▶ [Extracted page text data]

• • • •

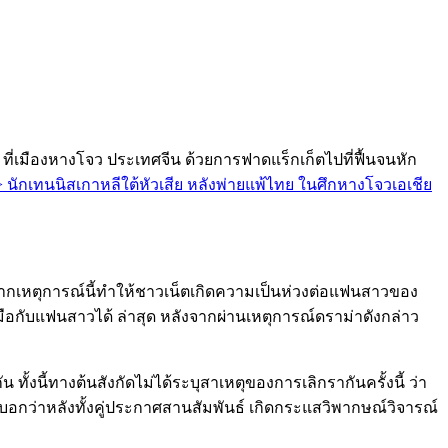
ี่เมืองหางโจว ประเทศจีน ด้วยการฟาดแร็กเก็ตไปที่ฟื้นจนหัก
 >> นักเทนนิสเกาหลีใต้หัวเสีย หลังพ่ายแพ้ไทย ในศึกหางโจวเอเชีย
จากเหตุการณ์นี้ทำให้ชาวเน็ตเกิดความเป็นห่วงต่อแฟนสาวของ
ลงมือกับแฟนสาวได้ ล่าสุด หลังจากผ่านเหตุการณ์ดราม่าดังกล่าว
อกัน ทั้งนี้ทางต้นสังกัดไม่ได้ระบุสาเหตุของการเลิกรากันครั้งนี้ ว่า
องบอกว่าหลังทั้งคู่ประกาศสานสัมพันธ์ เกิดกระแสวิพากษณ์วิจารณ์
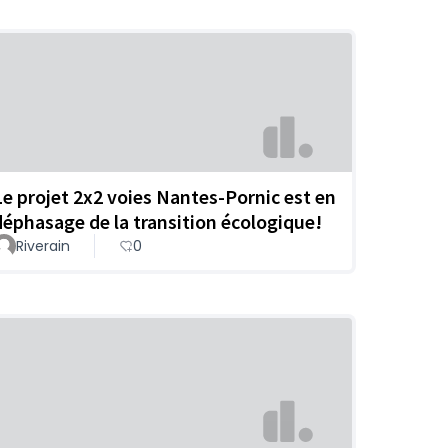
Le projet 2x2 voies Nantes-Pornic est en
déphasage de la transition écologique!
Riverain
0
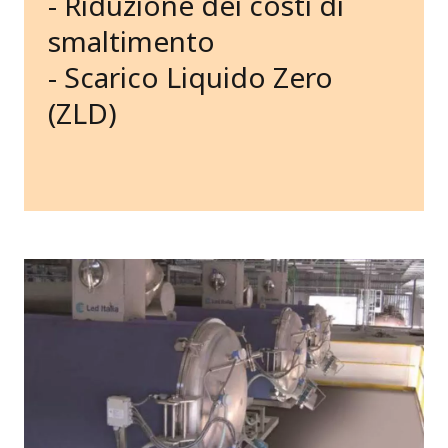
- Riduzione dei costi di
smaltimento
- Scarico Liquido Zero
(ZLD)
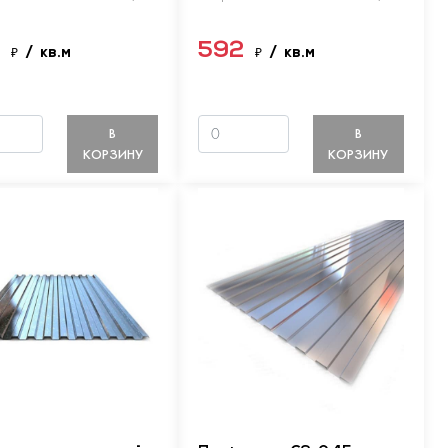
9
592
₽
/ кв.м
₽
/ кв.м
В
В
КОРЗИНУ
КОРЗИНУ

• • • •

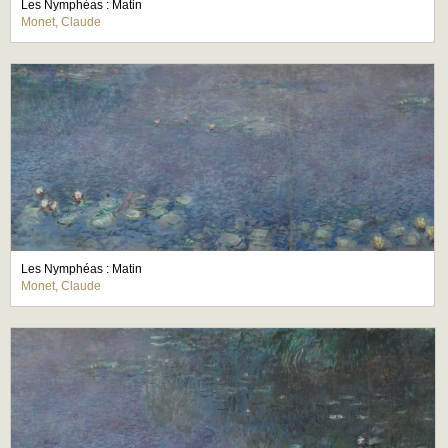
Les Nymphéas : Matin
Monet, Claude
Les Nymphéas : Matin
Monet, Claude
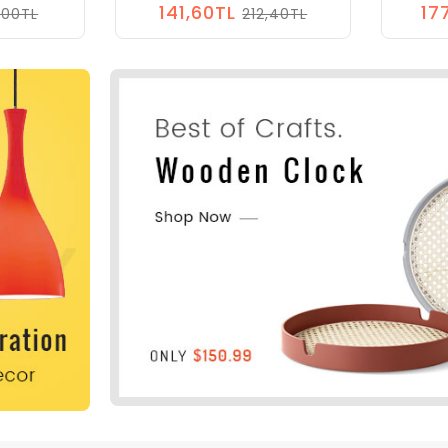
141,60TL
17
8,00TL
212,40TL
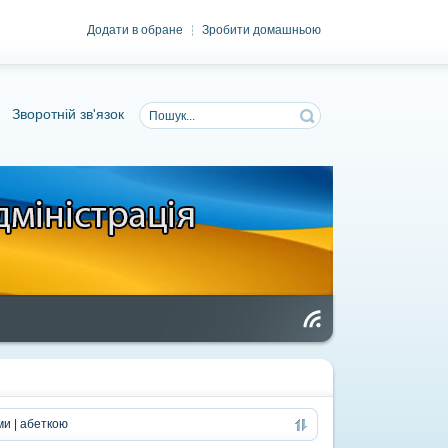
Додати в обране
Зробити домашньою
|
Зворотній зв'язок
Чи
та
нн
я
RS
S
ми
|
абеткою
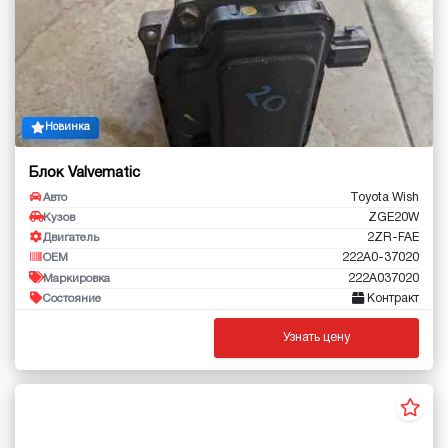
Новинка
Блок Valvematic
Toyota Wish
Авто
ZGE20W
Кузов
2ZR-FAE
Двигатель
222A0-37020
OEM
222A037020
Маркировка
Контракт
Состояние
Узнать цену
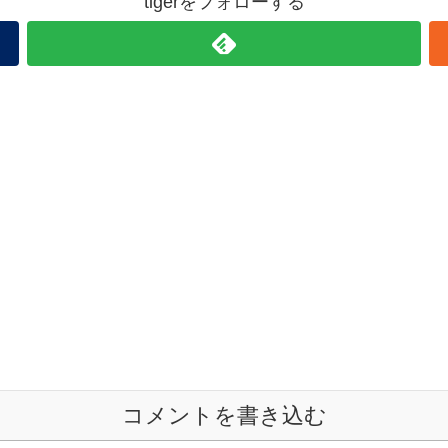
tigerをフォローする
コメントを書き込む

• • • •

▶ [PROBLEM REQUIREMENTS] Tally the lines of the listing above that contain the string "การณ". Give only the number.

▶ [YOUR RESPONSE] 2